China’s recent efforts to control the trade of illicit animal products both into the country and within its borders are a positive development. As I mentioned in a previous post on Chinese wildlife enforcement measures, China has one of the best track records in Asia when it comes to border enforcement and seizures. Successful seizures and arrests, however, bely surging demand for and consumption of products like elephant ivory and rhino horn. The rate of growth of this illegal market shows that enforcement an public awareness campaigns are not perhaps as successful as they are touted to be. In this posting I will be looking at the legal framework for wildlife conservation and the loop-holes exploited by ivory and tiger bone traders in China.
China’s wildlife conservation legislation is centered around its 1988 Wildlife Protection Law. While its intentions are good, ambiguous language and goals, limited protection, and decentralized responsibility for enforcement and monitoring have made wildlife protection efforts a difficult battle for Chinese conservationists. The official position of 1988 law maintains that the principle purpose of wildlife is for human domestication and consumption. State agencies regulating domestic ivory trade have the conflicting missions of preserving traditional ivory carving heritage and cracking down on post-ban ivory products. Furthermore, captive animals are afforded almost no protection under the law, encouraging poachers and trappers to capture breed animals illegally. This also results in the inhuman standards at facilities such as bear bile and tiger farms that have been only recently come under critical scrutiny in the West.
Complicating enforcement further, the laws stipulate that the already cash-strapped provincial and regional governments are responsible for funding their protection campaigns and deciding the punishments for infractions. This ambiguity and lack of centralized authority can lead to lax oversight and potentially corrupt practices between enforcers and poachers. Agencies as diverse as the State Forestry Administration and the State Administration for Cultural Heritage are all designated certain specific roles in regulating the trade. Buck-passing by agencies and law enforcement with overlapping responsibilities has become commonplace in China. Ambiguous legislation and delegation of authority allow for local level officials to interpret the laws to best serve their self interests. Even though Chinese law carries some of the stiffest penalties in the world for high-order wildlife trafficking—including life imprisonment—these penalties are rarely if ever implemented.
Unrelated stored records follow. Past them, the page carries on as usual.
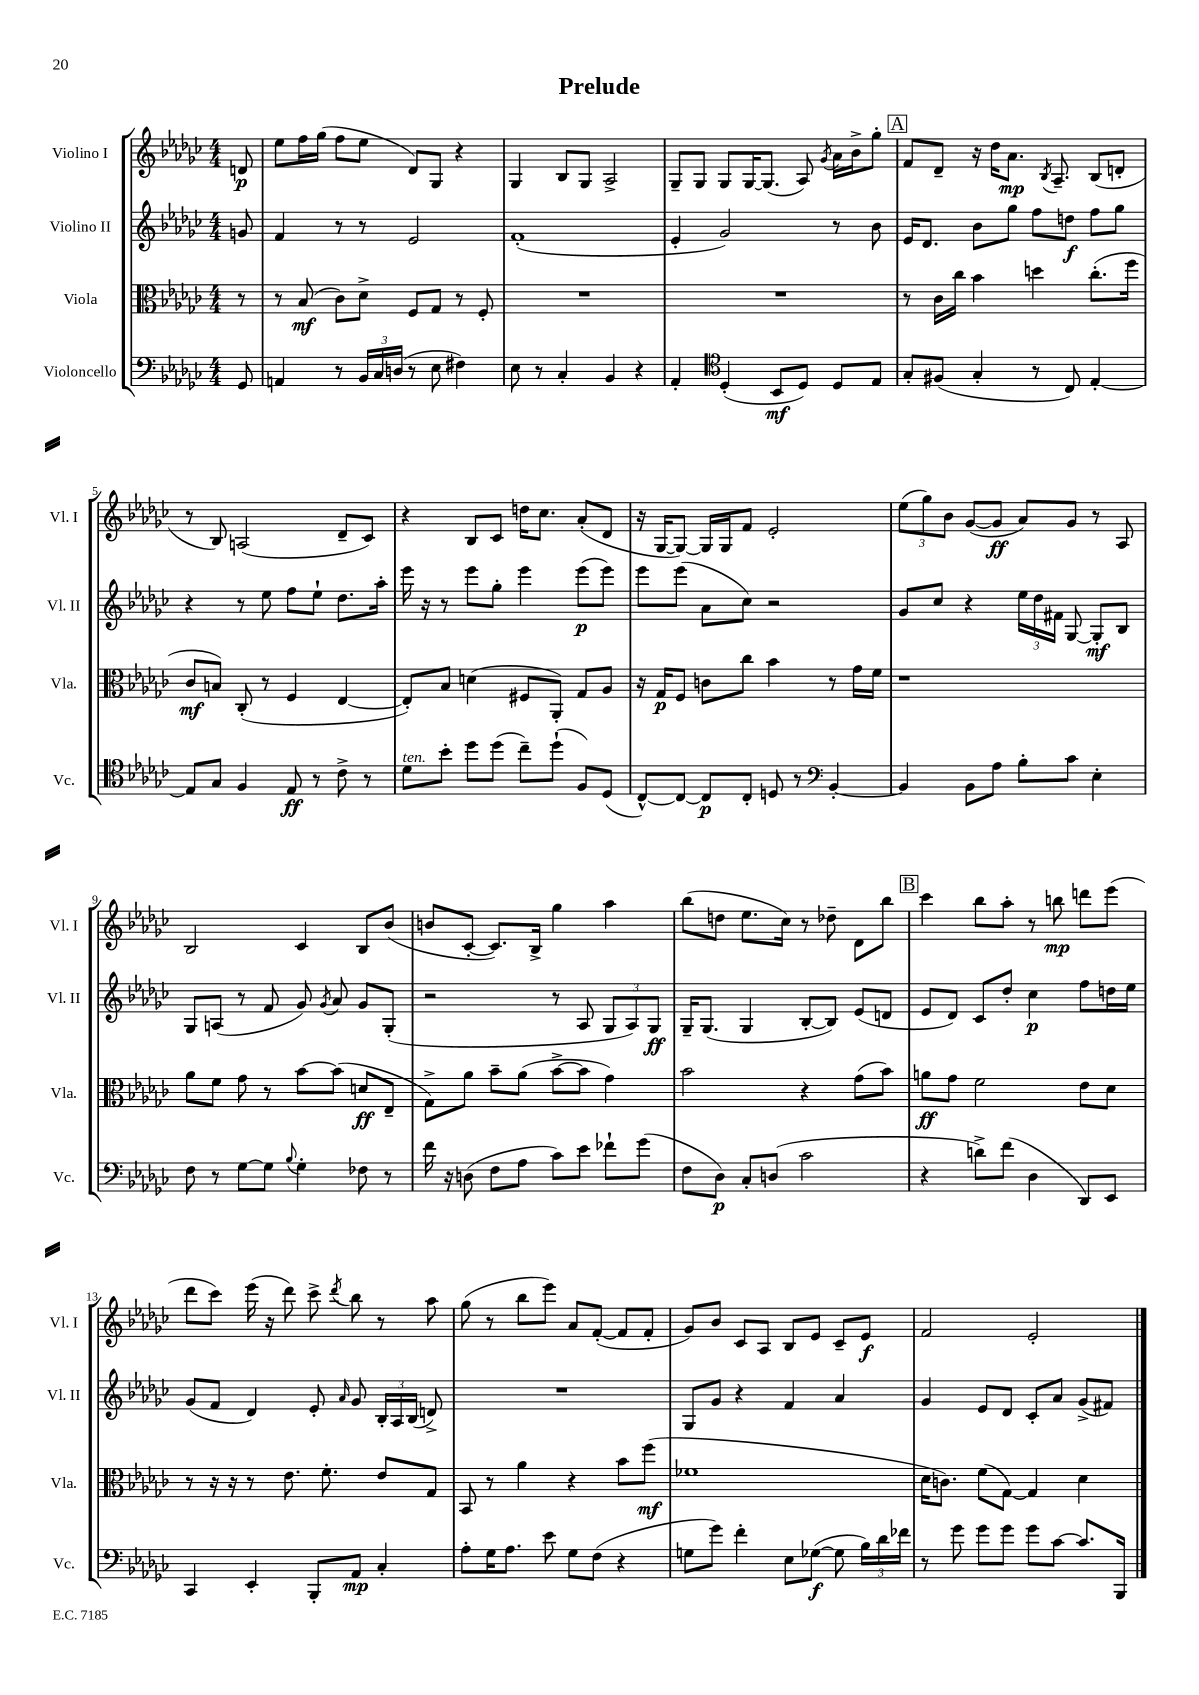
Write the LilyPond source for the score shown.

\header { title = "Prelude" }
<<
\new StaffGroup <<
\new Staff = "s0" \with { instrumentName = "Violino I" shortInstrumentName = "Vl. I" } {
    \clef treble \key ges \major \numericTimeSignature \time 4/4 \partial 8
    \autoBeamOff d'8\p |
    ees''8[ f''16 ges''16]( f''8[ ees''8] des'8[) ges8] r4 |
    ges4 bes8[ ges8] aes2-> |
    ges8[-- ges8] ges8[ ges16~ ges8.]( aes8) \acciaccatura { ges'8 } aes'16[ bes'16-> ges''8]-. |
    \mark \markup { \box "A" } f'8[ des'8]-- r16 des''16[ aes'8.]\mp \acciaccatura { bes8 } aes8.-- bes8[( d'8]-. |
    r8 bes8) a2( des'8[-- ces'8]) |
    r4 bes8[ ces'8] d''16[ ces''8.] aes'8[-.( des'8] |
    r16 ges16[~ ges8]~) ges16[ ges16 f'8] ees'2-. |
    \tuplet 3/2 { ees''8[( ges''8) bes'8] } ges'8[~( ges'8]\ff aes'8[) ges'8] r8 aes8 |
    bes2 ces'4 bes8[ bes'8]( |
    b'8[ ces'8]~-. ces'8.[) bes16]-> ges''4 aes''4 |
    bes''8[( d''8] ees''8.[ ces''16]) r8 des''8-- des'8[ bes''8] |
    \mark \markup { \box "B" } ces'''4 bes''8[ aes''8]-. r8 b''8\mp d'''8[ ees'''8]( |
    des'''8[ ces'''8]) ees'''16( r16 des'''8) ces'''8-> \acciaccatura { des'''8 } bes''8 r8 aes''8 |
    ges''8( r8 bes''8[ ees'''8]) aes'8[ f'8]~-.( f'8[ f'8]-. |
    ges'8[) bes'8] ces'8[ aes8] bes8[ ees'8] ces'8[-- ees'8]\f |
    f'2 ees'2-. \bar "|." |
}
\new Staff = "s1" \with { instrumentName = "Violino II" shortInstrumentName = "Vl. II" } {
    \clef treble \key ges \major \numericTimeSignature \time 4/4 \partial 8
    \autoBeamOff g'8 |
    f'4 r8 r8 ees'2 |
    f'1-.( |
    ees'4-. ges'2) r8 bes'8 |
    \mark \markup { \box "A" } ees'16[ des'8.] bes'8[ ges''8] f''8[ d''8]\f f''8[ ges''8] |
    r4 r8 ees''8 f''8[ ees''8]-! des''8.[ aes''16]-. |
    ees'''16 r16 r8 ees'''8[ ges''8]-. ees'''4 ees'''8[\p( ees'''8]) |
    ees'''8[ ees'''8]( aes'8[ ces''8]) r2 |
    ges'8[ ces''8] r4 \tuplet 3/2 { ees''16[ des''16 fis'16] } ges8~ ges8[-.\mf bes8] |
    ges8[ a8]( r8 f'8 ges'8) \acciaccatura { ges'8 } aes'8 ges'8[ ges8]-.( |
    r2 r8 aes8 \tuplet 3/2 { ges8[ aes8) ges8]\ff } |
    ges16[-- ges8.]( ges4 bes8[~-. bes8]) ees'8[( d'8] |
    \mark \markup { \box "B" } ees'8[ des'8]) ces'8[ des''8]-. ces''4\p f''8[ d''16 ees''16] |
    ges'8[( f'8] des'4) ees'8-. \grace { aes'16 } ges'8 \tuplet 3/2 { bes16[-. aes16 bes16]( } d'8->) |
    R1 |
    ges8[ ges'8] r4 f'4 aes'4 |
    ges'4 ees'8[ des'8] ces'8[-. aes'8] ges'8[->( fis'8]) \bar "|." |
}
\new Staff = "s2" \with { instrumentName = "Viola" shortInstrumentName = "Vla." } {
    \clef alto \key ges \major \numericTimeSignature \time 4/4 \partial 8
    \autoBeamOff r8 |
    r8 bes8\mf( ces'8[) des'8]-> f8[ ges8] r8 f8-. |
    R1 |
    R1 |
    \mark \markup { \box "A" } r8 ces'16[ ces''16] bes'4 d''4 ces''8.[-.( f''16] |
    ces'8[\mf b8]) ces8-.( r8 f4 ees4~ |
    ees8[-.) bes8] d'4( fis8[ aes,8]-.) ges8[ aes8] |
    r16 ges16[\p f8] c'8[ ces''8] bes'4 r8 ges'16[ f'16] |
    r1 |
    aes'8[ f'8] ges'8 r8 bes'8[~ bes'8]( d'8[\ff ees8]-- |
    ges8[->) aes'8] bes'8[-- aes'8]( bes'8[~-> bes'8] ges'4) |
    bes'2 r4 ges'8[( bes'8]) |
    \mark \markup { \box "B" } a'8[\ff ges'8] f'2 ees'8[ des'8] |
    r8 r16 r16 r8 ees'8. f'8.-. ees'8[ ges8] |
    bes,8 r8 aes'4 r4 bes'8[ f''8]\mf( |
    fes'1 |
    des'16[ c'8.]) f'8[( ges8]~) ges4 des'4 \bar "|." |
}
\new Staff = "s3" \with { instrumentName = "Violoncello" shortInstrumentName = "Vc." } {
    \clef bass \key ges \major \numericTimeSignature \time 4/4 \partial 8
    \autoBeamOff ges,8 |
    a,4 r8 \tuplet 3/2 { bes,16[ ces16 d16]( } r8 ees8 fis4) |
    ees8 r8 ces4-. bes,4 r4 |
    aes,4-. \clef tenor des4-.( bes,8[\mf des8]) des8[ ees8] |
    \mark \markup { \box "A" } ges8[-. fis8]( ges4-. r8 ces8) ees4~-. |
    ees8[ ges8] f4 ees8\ff r8 ces'8-> r8 |
    des'8[^\markup { \italic "ten." } bes'8]-. des''8[ des''8]( ces''8[--) des''8]-!( f8[) des8]( |
    ces8[~-^) ces8]~ ces8[\p ces8]-. d8 r8 \clef bass bes,4~-. |
    bes,4 bes,8[ aes8] bes8[-. ces'8] ees4-. |
    f8 r8 ges8[~ ges8] \appoggiatura { bes8 } ges4-. fes8 r8 |
    f'16 r16 d8( f8[ aes8] ces'8[) ees'8] fes'8[-! ges'8]( |
    f8[ des8]\p) ces8[-. d8]( ces'2 |
    \mark \markup { \box "B" } r4 d'8[->) f'8]( des4 des,8[) ees,8] |
    ces,4 ees,4-. bes,,8[-. aes,8]\mp ces4-. |
    aes8[-. ges16 aes8.] ees'8 ges8[ f8]( r4 |
    g8[ ges'8]) f'4-. ees8[ ges8]~\f( ges8 \tuplet 3/2 { bes16[) des'16 fes'16] } |
    r8 ges'8 ges'8[ ges'8] ges'8[ ces'8]~ ces'8.[ bes,,16] \bar "|." |
}
>>
>>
China signed on with CITES in 1981. Currently its only major reservations include those on captive breeding. Alligator and tiger farms operate with the official purpose of re-introducing these severely endangered species into their original habitats. According to their own estimates, of the four sub-species of tiger native to the Chinese mainland, only 40 – 50 remain in the wild. In a letter to the Secretary General of the 16th Conference of the Parties in Bangkok, the director of the CITES Management authority of China states:
The policy on banning of trade in tiger bone had been implemented in China since 1993. The stockpile of tiger bones obtained before 1993 are being kept sealed and the tiger parts coming from captive bred tigers are strictly regulated.
Not only does the presence of a government sanctioned tiger product trade offer poachers legal cover, but ineffective and inconsistent certification methods often make it impossible to determine which products are indeed legal and which are not. Another study points out that, “wild-sourced parts would consistently undercut the prices of farmed tigers that could easily be laundered on a legal market.” Their survey also indicates that despite awareness of the environmental impact and the illegal status of tiger consumption, 43% of subjects had consumed products containing tiger.
It is clear that half-measures towards wildlife conservation in China have only served to further inflate the already world-leading illegal wildlife market. The legal sale of pre-ban wildlife products has provided sufficient cover in a poorly regulated domestic market to allow illegally smuggled products to supply rapidly growing demand. In China, government bans and tougher enforcement may be the only viable option for reducing illicit trade. Because of China’s particular sensitivity to its global reputation, greater international diplomatic pressure on China to clean up their markets at home should be considered.